Segment Start: Entries shown

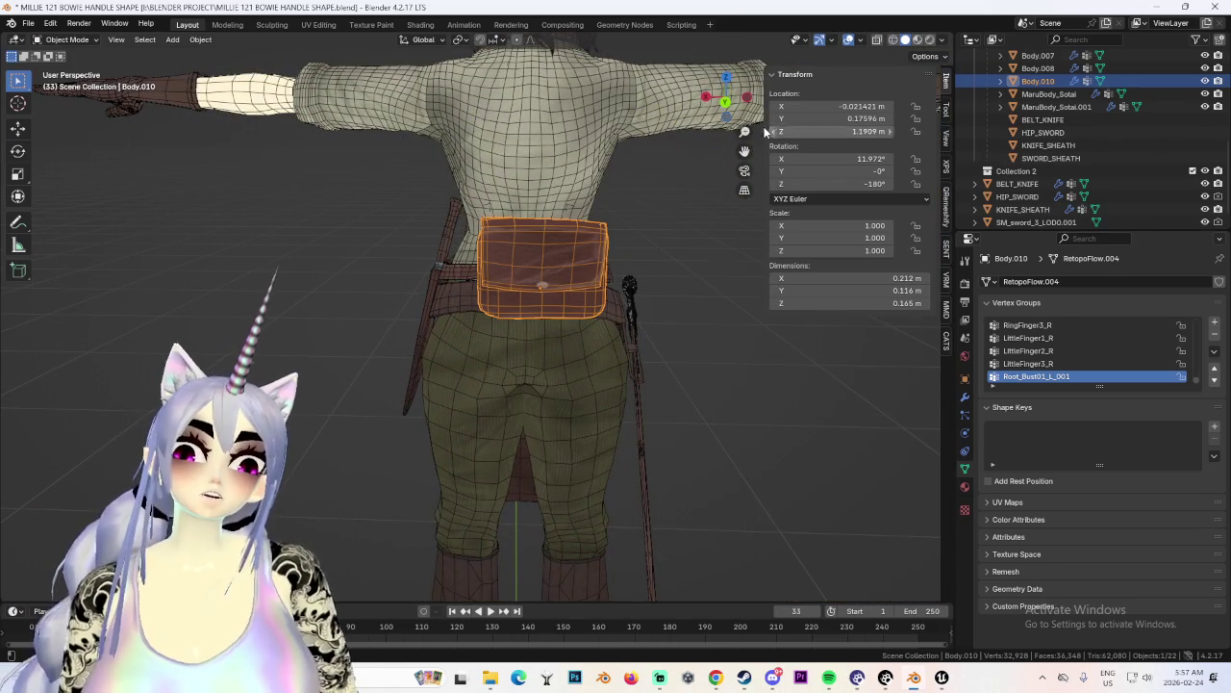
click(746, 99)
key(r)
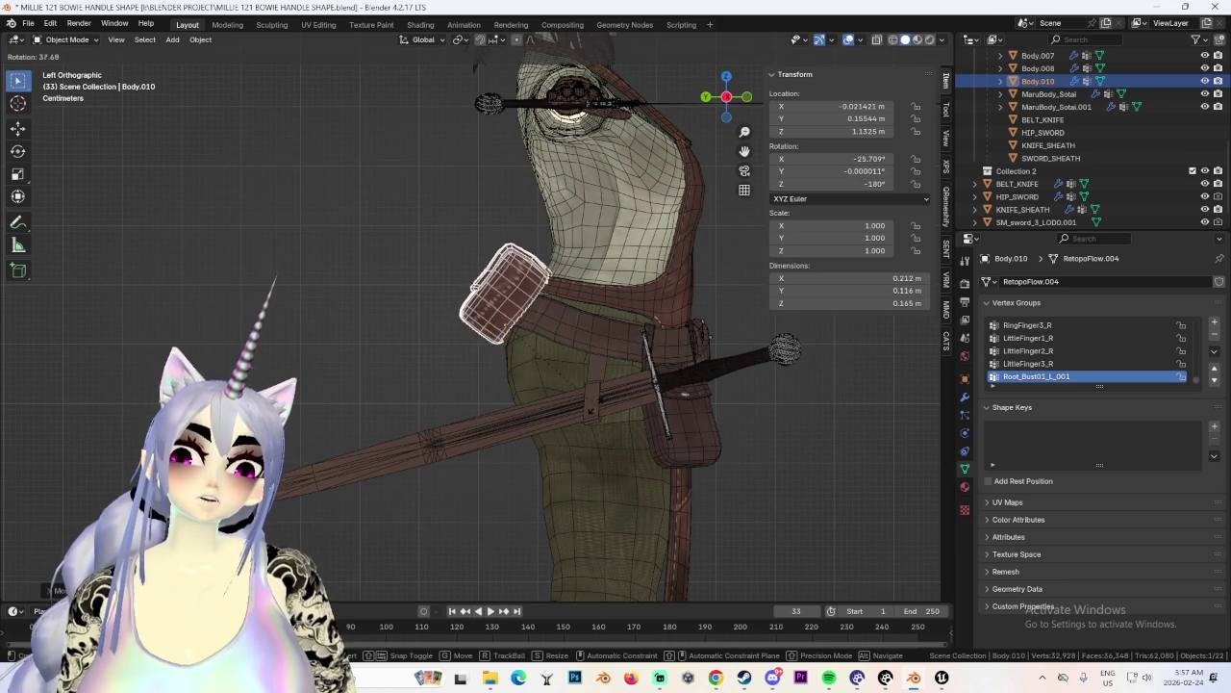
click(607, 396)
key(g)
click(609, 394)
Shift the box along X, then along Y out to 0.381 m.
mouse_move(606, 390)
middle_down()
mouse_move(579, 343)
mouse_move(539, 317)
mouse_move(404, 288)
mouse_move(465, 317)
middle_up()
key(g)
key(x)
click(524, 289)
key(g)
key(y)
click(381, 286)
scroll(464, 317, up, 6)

Segment End: Entries shown
Segment Start: Entries shown

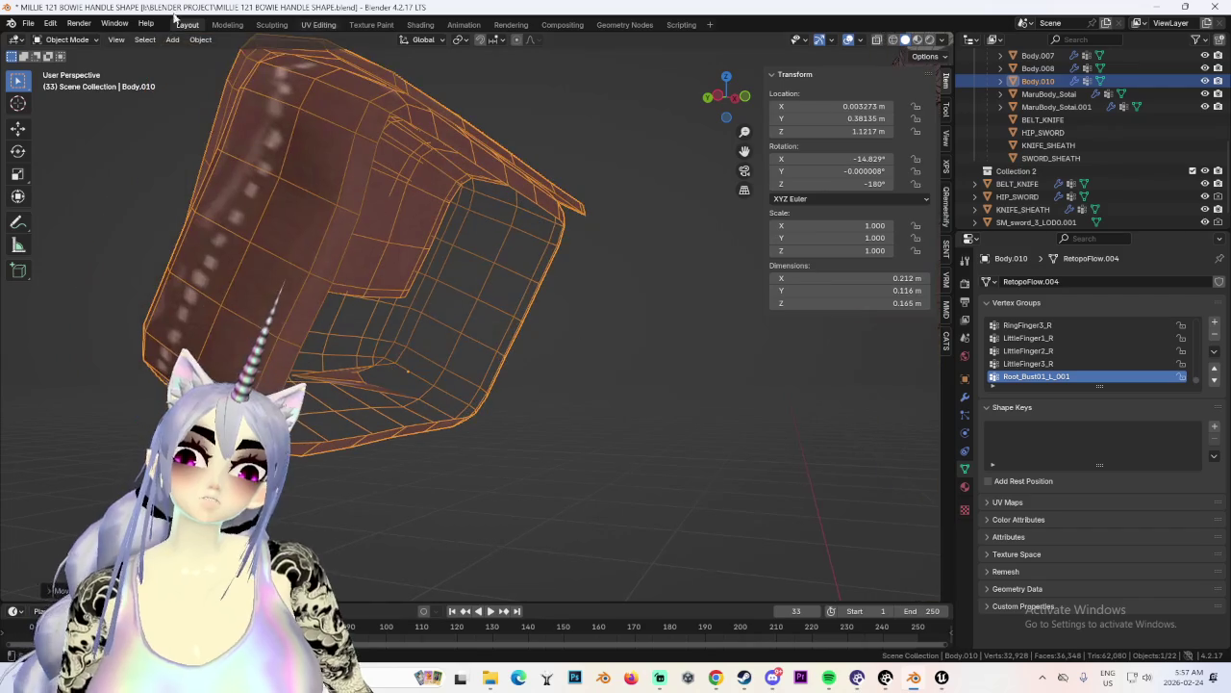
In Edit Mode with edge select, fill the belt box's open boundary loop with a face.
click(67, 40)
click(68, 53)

Segment End: Entries shown
Segment Start: Entries shown

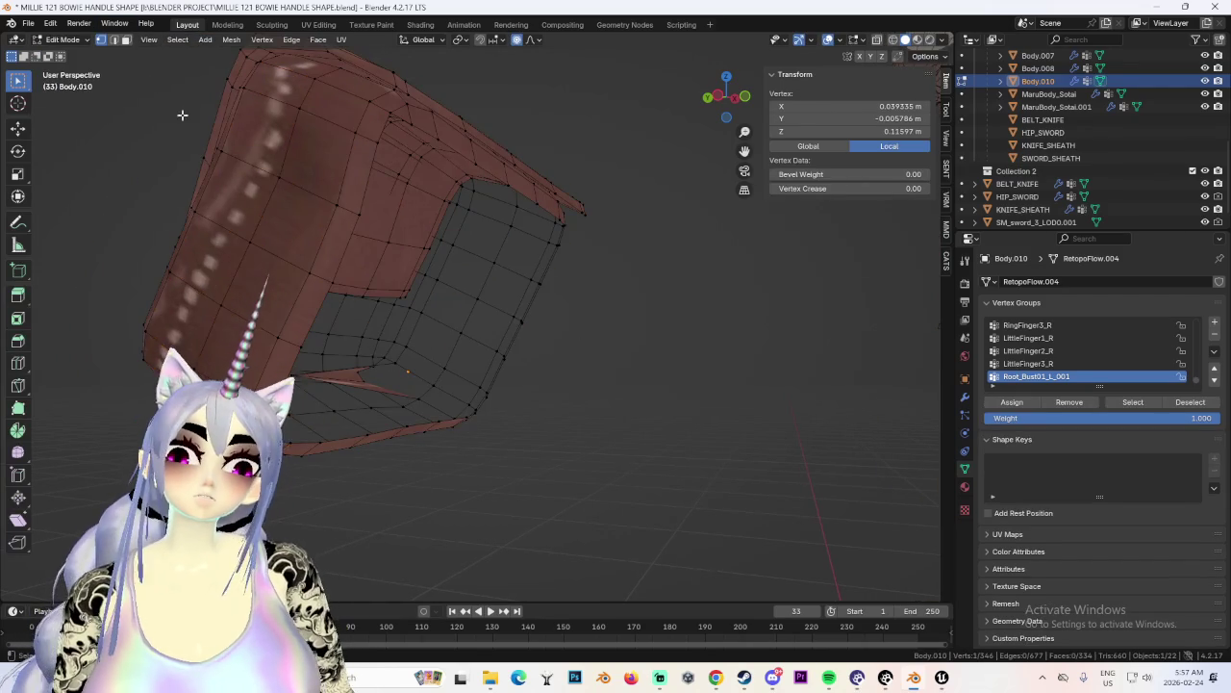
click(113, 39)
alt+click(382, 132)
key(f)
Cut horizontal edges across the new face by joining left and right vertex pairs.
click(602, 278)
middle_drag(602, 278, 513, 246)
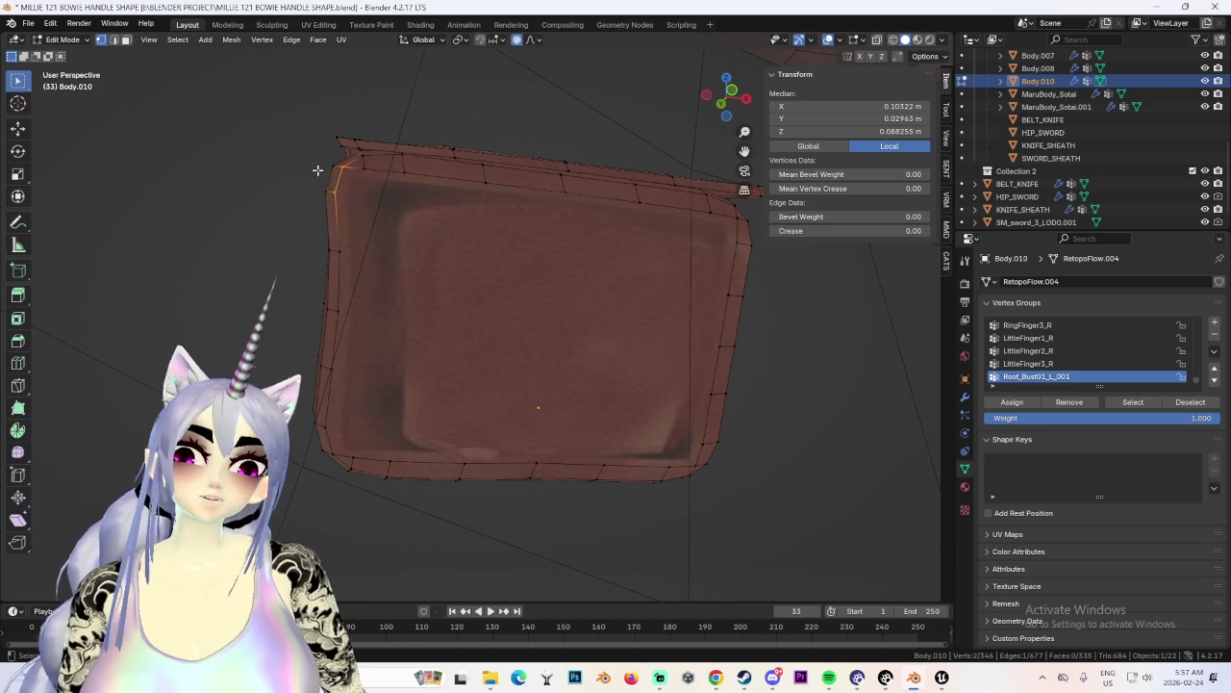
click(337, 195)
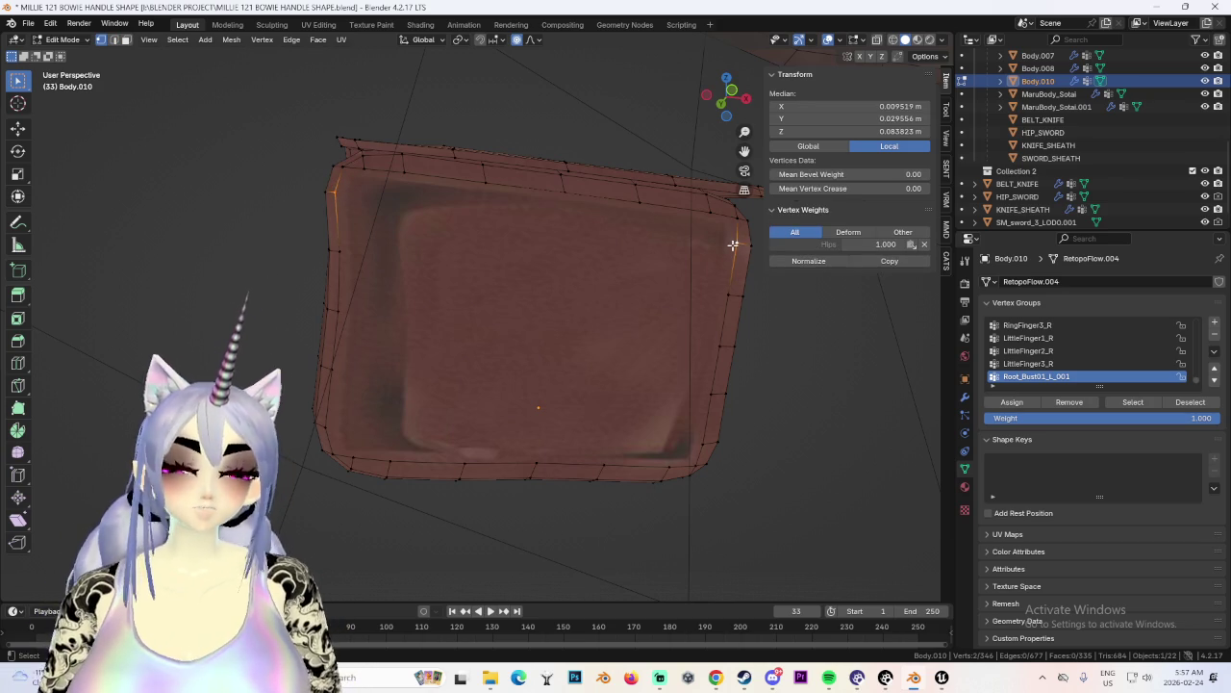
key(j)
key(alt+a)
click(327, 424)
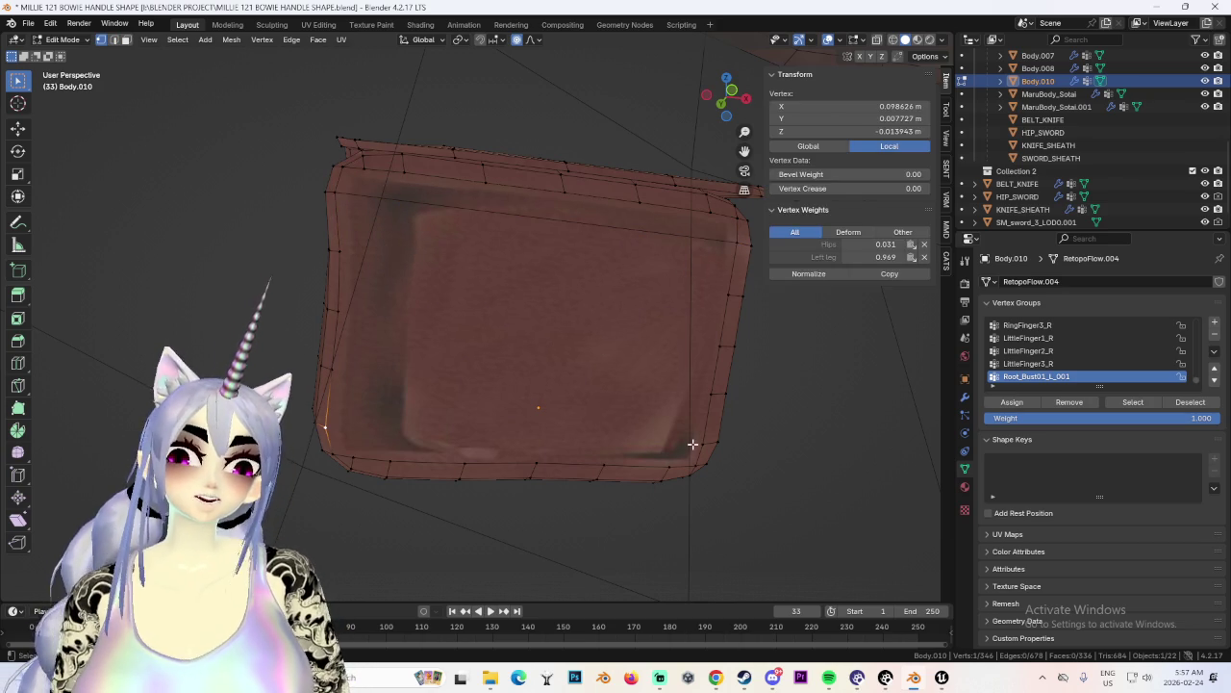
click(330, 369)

Segment End: Entries shown

**What you are asked to do**
Leave out every picture, and copy exactly the lines above starting at the one holding "click(746, 99)" and ending at the one holding "scroll(464, 317, up, 6)", no more and no less.

**Result of the exercise**
click(746, 99)
key(r)
click(607, 396)
key(g)
click(609, 394)
Shift the box along X, then along Y out to 0.381 m.
mouse_move(606, 390)
middle_down()
mouse_move(579, 343)
mouse_move(539, 317)
mouse_move(404, 288)
mouse_move(465, 317)
middle_up()
key(g)
key(x)
click(524, 289)
key(g)
key(y)
click(381, 286)
scroll(464, 317, up, 6)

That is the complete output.